隼町の地名の由来-鷹狩と鷹匠

隼町の地名の由来-鷹狩と鷹匠

最高裁判所、国立劇場があるあたりを隼町といいます。隼町の町名がつけられたのは明治に入ってのことです。江戸時代、武家地には町名はついておらず、明治に入り、旧武家地に町名がつけられます。隼町もその一つです。
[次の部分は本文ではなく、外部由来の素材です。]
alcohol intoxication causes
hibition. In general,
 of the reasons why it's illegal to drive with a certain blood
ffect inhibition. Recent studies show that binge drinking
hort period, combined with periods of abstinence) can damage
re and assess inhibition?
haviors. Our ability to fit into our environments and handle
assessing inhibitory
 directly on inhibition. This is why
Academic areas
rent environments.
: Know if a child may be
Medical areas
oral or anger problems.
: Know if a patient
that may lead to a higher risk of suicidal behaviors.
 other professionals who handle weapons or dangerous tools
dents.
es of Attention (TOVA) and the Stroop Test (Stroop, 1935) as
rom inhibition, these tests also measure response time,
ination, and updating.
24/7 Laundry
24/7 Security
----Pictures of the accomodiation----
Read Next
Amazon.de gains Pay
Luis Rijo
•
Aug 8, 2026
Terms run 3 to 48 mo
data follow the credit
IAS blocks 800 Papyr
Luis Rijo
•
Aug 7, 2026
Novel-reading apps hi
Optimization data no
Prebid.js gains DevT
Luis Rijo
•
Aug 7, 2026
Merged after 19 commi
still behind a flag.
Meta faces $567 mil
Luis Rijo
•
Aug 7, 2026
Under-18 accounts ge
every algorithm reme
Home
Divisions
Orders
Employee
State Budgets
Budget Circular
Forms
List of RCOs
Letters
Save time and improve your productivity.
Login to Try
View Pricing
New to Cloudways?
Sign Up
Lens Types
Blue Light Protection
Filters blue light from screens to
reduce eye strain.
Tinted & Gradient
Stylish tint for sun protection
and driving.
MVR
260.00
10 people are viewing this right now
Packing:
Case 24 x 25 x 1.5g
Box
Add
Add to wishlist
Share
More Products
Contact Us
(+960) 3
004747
町名の由来は、家康入城の頃、この辺りに鷹狩のタカを飼育、訓練する鷹匠の屋敷があったことに由来します。

鷹狩は、タカを捕獲する狩りではなく、飼い慣らした鷹を使用して、鳥などを捕獲する狩りのことです。鷹狩の歴史は古く、西暦300年ごろ、応神天皇や、仁徳天皇の時代からあるとされています(岡崎寛徳著、「鷹と将軍」による)。

家康も鷹狩を非常に好んで行ったことが知られています。江戸近郊では葛西、埼玉県行田市の忍など、かなりの回数、日数を割いて鷹狩を楽しんだことが記録に残っています。

鷹狩で捉える獲物は白鳥、鶴、鴨などで、中でも白鳥、鶴は重視されていたそうで、「当代記」にも白鳥を捉え喜ぶ家康の姿が記録されています。こうした獲物は皇族や諸大名に献上したり、貴賓のもてなしの席で振る舞われたようです。

鷹狩で使用する鷹は、北海道、東北地方の諸藩が幕府に献上したものです。鷹狩は諸大名からの献上、皇族への献上、諸大名への下賜など、幕府の統制システムに深く関わりがあったことがわかります。献上された鷹を訓練、飼育する鷹匠はかなり重要な役割を担っていたと言えます。